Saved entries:
=======

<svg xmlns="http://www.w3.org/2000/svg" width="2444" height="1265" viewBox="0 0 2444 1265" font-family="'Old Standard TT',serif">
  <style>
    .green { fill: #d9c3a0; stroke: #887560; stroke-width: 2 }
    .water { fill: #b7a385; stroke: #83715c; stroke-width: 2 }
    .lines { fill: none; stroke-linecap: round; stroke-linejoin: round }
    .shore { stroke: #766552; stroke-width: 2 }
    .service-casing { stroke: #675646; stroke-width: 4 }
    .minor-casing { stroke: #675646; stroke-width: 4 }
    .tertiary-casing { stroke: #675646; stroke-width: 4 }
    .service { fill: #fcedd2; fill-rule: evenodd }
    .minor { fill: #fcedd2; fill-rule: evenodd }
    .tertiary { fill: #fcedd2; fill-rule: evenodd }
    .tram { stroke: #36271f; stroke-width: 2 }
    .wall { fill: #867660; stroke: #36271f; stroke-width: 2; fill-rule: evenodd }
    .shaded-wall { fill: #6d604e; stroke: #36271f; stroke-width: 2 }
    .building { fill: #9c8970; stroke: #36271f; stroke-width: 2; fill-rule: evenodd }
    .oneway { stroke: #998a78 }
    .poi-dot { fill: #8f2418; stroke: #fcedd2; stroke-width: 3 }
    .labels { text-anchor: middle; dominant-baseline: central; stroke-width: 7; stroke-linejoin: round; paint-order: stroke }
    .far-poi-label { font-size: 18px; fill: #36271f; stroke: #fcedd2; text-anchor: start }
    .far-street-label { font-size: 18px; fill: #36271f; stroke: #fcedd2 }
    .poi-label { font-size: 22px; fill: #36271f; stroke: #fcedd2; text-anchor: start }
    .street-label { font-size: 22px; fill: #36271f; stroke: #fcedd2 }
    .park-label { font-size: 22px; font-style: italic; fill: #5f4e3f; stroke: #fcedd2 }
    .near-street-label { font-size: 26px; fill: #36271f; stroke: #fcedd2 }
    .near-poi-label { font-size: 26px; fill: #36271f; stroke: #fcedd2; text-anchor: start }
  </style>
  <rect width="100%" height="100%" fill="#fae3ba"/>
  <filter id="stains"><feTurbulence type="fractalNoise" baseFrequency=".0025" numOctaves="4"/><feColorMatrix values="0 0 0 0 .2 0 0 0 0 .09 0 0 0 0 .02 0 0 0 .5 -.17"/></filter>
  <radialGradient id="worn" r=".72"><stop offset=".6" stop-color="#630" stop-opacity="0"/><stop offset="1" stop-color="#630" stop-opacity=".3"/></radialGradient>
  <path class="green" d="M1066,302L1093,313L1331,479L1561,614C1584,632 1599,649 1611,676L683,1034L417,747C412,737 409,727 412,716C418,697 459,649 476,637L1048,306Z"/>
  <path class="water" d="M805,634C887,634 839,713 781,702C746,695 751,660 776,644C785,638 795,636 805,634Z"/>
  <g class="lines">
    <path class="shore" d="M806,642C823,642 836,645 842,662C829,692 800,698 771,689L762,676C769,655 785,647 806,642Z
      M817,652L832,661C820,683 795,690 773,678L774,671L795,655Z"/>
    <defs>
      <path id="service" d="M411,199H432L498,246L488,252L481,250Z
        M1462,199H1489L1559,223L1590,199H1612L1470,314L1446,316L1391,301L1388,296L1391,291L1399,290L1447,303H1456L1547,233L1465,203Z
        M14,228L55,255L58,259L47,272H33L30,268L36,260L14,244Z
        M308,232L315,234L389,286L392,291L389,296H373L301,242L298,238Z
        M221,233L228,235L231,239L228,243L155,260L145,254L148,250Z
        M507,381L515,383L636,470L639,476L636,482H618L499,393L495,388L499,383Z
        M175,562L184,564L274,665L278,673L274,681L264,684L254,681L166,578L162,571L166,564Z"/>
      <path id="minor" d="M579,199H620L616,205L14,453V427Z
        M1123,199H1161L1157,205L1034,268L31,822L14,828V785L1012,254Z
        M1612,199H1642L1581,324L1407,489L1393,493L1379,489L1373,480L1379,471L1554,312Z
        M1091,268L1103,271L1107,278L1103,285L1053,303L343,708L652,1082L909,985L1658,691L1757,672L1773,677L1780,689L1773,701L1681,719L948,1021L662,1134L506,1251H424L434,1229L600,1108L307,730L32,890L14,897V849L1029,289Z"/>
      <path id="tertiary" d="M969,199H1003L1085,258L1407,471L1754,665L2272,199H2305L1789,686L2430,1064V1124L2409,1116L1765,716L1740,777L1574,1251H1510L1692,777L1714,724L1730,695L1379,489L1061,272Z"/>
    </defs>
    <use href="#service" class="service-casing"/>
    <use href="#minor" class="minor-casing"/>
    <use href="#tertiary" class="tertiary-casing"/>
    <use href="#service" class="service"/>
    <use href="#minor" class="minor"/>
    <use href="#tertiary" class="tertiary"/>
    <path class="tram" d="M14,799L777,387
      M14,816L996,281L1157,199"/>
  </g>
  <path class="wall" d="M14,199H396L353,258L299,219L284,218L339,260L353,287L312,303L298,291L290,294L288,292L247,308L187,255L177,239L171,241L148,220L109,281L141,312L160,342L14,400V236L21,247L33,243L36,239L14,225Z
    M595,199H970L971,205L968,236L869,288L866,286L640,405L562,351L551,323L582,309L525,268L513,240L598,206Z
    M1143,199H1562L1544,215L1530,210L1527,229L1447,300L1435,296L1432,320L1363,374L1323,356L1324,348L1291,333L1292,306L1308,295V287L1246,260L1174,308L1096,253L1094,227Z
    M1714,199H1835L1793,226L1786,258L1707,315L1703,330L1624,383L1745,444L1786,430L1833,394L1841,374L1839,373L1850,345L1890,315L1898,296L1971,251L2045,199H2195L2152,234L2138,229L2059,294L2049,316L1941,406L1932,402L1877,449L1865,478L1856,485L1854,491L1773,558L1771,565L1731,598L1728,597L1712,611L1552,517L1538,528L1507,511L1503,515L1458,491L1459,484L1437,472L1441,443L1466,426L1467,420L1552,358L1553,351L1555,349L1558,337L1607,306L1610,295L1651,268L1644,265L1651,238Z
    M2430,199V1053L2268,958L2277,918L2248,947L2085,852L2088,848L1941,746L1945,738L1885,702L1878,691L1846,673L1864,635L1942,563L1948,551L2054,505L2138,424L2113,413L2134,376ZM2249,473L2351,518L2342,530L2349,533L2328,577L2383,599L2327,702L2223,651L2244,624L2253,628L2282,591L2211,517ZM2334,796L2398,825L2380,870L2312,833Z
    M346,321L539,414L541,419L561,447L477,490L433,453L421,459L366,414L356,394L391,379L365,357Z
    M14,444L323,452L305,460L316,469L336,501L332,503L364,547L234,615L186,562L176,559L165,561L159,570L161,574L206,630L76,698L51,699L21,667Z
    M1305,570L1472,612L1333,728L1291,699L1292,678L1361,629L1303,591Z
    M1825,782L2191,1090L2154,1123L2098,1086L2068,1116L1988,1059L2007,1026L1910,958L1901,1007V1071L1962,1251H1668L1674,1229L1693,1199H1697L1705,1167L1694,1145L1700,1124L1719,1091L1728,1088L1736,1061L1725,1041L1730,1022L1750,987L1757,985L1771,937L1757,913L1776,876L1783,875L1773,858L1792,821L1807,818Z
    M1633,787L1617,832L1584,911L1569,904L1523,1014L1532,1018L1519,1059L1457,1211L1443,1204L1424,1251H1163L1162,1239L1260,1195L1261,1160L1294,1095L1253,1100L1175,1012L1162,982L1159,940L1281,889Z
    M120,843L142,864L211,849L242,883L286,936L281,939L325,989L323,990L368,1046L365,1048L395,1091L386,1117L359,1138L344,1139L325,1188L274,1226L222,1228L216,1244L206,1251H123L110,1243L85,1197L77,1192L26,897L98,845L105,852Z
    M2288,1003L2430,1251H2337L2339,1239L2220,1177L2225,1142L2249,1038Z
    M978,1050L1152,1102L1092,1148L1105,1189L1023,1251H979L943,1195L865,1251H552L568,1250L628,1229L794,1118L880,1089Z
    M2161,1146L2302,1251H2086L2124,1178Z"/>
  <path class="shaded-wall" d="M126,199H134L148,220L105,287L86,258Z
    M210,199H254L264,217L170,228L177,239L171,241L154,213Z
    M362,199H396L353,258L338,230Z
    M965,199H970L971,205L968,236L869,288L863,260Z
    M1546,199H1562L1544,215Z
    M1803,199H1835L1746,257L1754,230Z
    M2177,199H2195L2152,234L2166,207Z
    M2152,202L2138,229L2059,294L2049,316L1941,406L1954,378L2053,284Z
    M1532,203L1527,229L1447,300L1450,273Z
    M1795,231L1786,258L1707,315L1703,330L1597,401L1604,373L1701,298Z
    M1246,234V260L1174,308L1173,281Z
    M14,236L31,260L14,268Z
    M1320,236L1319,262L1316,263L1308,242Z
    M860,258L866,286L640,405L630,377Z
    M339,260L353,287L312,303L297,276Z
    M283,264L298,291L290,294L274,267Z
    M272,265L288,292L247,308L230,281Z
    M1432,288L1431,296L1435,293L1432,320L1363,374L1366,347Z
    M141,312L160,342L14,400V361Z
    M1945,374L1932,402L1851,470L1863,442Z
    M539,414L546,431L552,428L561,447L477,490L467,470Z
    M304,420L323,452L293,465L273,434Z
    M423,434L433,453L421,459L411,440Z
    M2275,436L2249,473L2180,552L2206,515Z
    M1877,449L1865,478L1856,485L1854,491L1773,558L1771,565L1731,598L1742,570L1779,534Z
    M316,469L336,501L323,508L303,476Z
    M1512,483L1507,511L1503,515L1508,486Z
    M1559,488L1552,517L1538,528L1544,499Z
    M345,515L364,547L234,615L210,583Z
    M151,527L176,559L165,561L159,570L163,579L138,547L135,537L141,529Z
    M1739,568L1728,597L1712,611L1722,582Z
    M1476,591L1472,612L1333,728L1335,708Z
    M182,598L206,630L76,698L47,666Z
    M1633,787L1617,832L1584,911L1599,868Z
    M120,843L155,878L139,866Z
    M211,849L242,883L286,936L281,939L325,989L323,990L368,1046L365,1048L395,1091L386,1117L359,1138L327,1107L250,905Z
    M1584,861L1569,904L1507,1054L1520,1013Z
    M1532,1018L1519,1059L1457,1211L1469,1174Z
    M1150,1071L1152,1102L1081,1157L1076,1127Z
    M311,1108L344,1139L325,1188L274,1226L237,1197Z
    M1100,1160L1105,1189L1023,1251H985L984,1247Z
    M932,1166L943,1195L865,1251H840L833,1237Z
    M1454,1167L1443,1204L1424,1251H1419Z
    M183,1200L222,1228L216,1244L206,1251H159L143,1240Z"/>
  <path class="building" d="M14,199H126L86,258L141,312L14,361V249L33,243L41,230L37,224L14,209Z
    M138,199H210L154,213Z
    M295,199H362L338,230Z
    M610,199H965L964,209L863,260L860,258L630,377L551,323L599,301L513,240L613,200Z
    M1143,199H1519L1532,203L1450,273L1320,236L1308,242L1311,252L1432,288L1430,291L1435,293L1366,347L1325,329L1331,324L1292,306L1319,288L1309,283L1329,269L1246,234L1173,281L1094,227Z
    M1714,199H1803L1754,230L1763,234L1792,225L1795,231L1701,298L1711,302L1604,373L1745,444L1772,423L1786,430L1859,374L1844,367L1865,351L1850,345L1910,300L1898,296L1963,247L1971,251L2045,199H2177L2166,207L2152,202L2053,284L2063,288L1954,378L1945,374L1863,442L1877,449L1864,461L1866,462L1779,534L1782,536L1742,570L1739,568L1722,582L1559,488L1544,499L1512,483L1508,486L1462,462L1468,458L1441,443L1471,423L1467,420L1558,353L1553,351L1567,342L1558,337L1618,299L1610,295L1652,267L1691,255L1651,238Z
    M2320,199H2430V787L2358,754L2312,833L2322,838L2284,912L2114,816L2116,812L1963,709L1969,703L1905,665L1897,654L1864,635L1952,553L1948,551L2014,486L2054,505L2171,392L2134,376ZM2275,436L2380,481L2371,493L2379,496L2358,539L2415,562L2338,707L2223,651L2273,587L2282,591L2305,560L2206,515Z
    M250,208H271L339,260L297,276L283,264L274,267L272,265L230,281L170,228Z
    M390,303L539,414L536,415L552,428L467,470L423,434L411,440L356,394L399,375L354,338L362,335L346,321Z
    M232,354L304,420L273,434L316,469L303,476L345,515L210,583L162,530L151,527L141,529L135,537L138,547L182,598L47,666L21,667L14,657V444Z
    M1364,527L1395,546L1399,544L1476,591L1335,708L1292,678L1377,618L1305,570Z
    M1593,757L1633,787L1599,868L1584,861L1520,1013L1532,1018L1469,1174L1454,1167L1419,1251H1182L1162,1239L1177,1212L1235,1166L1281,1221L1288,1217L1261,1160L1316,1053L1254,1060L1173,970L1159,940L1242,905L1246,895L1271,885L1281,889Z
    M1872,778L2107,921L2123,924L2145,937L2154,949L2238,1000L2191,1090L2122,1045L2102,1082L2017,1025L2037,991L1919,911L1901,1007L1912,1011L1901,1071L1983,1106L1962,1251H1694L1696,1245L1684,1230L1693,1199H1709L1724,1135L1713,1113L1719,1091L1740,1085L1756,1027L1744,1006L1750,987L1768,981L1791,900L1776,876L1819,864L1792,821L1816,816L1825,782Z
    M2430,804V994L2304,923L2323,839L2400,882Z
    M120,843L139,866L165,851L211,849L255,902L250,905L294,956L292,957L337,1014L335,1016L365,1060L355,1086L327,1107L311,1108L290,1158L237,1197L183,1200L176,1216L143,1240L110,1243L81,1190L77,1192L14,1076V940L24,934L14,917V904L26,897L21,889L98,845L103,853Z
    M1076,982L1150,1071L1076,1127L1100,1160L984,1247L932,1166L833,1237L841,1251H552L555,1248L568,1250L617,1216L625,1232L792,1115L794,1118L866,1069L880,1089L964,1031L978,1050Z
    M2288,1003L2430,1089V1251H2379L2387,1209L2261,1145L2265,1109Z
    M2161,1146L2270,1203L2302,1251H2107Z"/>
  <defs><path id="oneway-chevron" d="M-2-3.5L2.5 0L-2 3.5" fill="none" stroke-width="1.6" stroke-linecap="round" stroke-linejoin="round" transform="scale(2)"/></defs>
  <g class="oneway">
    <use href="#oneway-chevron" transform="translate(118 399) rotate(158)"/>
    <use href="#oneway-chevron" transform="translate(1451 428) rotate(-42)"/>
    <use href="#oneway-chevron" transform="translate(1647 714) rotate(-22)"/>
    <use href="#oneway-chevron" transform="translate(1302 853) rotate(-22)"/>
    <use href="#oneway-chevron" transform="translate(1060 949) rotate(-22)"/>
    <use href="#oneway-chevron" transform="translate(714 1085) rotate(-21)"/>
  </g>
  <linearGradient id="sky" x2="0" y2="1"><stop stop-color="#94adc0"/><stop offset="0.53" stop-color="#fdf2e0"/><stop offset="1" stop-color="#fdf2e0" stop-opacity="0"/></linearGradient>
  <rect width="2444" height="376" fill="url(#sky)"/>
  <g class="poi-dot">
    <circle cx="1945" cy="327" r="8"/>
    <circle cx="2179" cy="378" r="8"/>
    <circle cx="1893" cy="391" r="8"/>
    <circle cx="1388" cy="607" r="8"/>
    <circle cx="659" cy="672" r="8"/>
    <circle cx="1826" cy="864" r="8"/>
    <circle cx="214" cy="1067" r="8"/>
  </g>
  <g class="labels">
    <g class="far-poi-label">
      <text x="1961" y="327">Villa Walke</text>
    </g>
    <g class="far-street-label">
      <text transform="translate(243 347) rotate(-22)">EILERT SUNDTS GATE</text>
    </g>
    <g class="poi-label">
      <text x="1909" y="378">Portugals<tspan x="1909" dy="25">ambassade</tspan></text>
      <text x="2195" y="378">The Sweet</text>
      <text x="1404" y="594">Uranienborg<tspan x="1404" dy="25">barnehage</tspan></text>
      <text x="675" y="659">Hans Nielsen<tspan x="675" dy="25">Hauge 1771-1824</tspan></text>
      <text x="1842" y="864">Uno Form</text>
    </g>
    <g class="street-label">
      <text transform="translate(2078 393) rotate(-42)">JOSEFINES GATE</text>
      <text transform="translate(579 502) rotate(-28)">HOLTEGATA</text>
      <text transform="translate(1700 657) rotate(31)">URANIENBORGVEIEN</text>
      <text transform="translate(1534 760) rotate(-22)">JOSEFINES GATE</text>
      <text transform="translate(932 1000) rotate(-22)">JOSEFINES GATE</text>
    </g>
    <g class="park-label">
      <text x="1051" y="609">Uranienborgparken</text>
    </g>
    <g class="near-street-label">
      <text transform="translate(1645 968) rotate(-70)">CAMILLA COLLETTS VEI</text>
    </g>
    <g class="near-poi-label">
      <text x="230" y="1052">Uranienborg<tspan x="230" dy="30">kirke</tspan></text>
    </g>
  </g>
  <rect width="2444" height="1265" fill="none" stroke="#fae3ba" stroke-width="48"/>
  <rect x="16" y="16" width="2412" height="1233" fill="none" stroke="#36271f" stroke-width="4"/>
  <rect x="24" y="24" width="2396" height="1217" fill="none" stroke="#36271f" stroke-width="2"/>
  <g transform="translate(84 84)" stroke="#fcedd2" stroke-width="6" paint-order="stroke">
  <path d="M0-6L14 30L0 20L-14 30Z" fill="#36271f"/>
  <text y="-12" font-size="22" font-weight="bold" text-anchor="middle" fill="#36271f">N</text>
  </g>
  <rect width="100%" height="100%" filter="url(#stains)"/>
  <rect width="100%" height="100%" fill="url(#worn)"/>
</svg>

=======

▸ Task: Your reply must consist of one number, the count of lines in the entries that hold "linecap".

▸ Answer to this exercise: 2